━━━━━ Supplied passage ━━━━━

While @wargreen was finishing the mastering of an audio CD (with libre tools of course, except for one as we'll see), he discovered that cue2ddp, one of the only tools to generate DDP files (Disc Description Protocol, a proprietary format used to transmit the premaster of a disc to the manufacturer), did not allow setting the language of the CD's metadata (CD-Text).
Unfortunately, the DDP specification is proprietary and not freely available, so writing our own program to generate DDP files would be quite hard, and it would be difficult to ensure correctness. And patching cue2ddp is not possible because its source code is not available due to the licensing agreement with DCA, the DDP specification authors.
Not possible ? Who said that you need source code to patch ? :)
Long story short, to set cue2ddp's 1.1 language, write the bytes [0xc6, 0x40, 0x16, 0x??] at address 0x76c0, replacing ?? with the language code found in this table.
Note that this experimental binary patch is only valid for version 1.1 on the x86_64 architecture (ddptools-1.1-x86_64-elf.tar.gz). Replicating the process for other variants should be easy.
That's the gist of it, but it's a good opportunity to show how to get to this result.
- hexedit (or any other binary editor)
- radare2 (used for quick binary executable analysis, and to re-assemble binaries)
- Ghidra (used to decompile the binary)
When attacking this kind of problem, it's always good to a bit of exploratory work, and to find the appropriate documentation. Reading it is optional, but it can help.
The problem we want to solve is that we cannot define the language defined in the CD-Text (metadata) of the DDP file, and that it uses "English" by default.
CD-Text's format is documented thanks to GNU's libcdio library. From this documentation we can see that the CD-Text is structured in "packs", and that the language is defined in the last 8 bytes of the "block size information", which is a 36-byte block made up of the payloads of three 16-byte packs. We can also see that the language is defined as a single byte (0x09 for "English"), for each of the all 8 possible blocks, and we can see the table that specifies the language codes. So far so good.
From this, we can quickly look at the CD-Text from a DDP generated by cue2ddp, and observe that the last 16-byte pack contains our sequence of language codes (0x09 for the first block, and 0x00 for all others, in our case), prefixed by a 2-byte header, and suffixed by a 2-byte CRC checksum.
If we try to manually change the language code (to 0x0f, in our case), the language is properly read by tools that read DDP and CD-Text files, however as the checksum is not recomputed, that CD-Text file is invalid. We could of course use some tools to modify the CD-Text file itself, and then regenerate a DDP file using this new CD-Text, but that's not a... satisfying solution. We want satisfaction.
We tried changing the locale for cue2ddp, but whatever we did, the CD-Text would still be set to English. At that point, Luke would of course read the source, but it's hidden by the dark side of the force. So Luke reads the only source he's got : cue2cdd machine code, by opening the binary in Cutter (part of Radare2) to navigate the call graph and try to understand where are the cool things happening.
Fortunately, the program has been released with it symbols not stripped, so at least we can have some labels to our functions, and show a pretty call graph of the main function. The big box at the top is the beginning of the main() function, and it finishes in the small box at the bottom right, we all the lines converge.

━━━━━

## List of tasks
1) From the cue2ddp write-up, extract the words from "Not possible ?" up to and including "should be easy.".
2) Name every program that appears in the bulleted list of the cue2ddp write-up.
The items have no connection to the cue2ddp write-up.

━━━━━ Listing ━━━━━

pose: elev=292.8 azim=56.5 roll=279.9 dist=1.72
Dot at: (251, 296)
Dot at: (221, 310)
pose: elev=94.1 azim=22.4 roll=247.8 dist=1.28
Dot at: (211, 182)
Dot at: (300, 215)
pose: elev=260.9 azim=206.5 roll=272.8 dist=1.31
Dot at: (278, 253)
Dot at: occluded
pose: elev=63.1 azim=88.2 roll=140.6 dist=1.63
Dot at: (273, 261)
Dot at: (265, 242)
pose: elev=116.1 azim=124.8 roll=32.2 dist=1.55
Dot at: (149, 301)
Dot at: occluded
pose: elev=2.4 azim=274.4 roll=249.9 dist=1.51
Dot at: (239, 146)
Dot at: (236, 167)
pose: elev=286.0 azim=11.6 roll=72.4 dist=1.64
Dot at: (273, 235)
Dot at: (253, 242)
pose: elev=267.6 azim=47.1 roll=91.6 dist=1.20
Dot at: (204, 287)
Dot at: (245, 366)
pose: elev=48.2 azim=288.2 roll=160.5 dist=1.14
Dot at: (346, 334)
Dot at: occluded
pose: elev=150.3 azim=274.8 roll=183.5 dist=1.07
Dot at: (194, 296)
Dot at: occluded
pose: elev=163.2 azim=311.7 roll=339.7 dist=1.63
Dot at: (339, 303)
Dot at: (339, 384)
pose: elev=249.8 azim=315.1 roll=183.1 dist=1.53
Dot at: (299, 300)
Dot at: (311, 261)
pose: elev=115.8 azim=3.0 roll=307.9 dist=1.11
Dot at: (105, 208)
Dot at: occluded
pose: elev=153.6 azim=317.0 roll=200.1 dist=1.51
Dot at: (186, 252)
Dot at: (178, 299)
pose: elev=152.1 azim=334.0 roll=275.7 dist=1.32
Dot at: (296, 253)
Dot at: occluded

━━━━━

## Problem solutions
1)
Not possible ? Who said that you need source code to patch ? :)
Long story short, to set cue2ddp's 1.1 language, write the bytes [0xc6, 0x40, 0x16, 0x??] at address 0x76c0, replacing ?? with the language code found in this table.
Note that this experimental binary patch is only valid for version 1.1 on the x86_64 architecture (ddptools-1.1-x86_64-elf.tar.gz). Replicating the process for other variants should be easy.

2) hexedit, radare2, Ghidra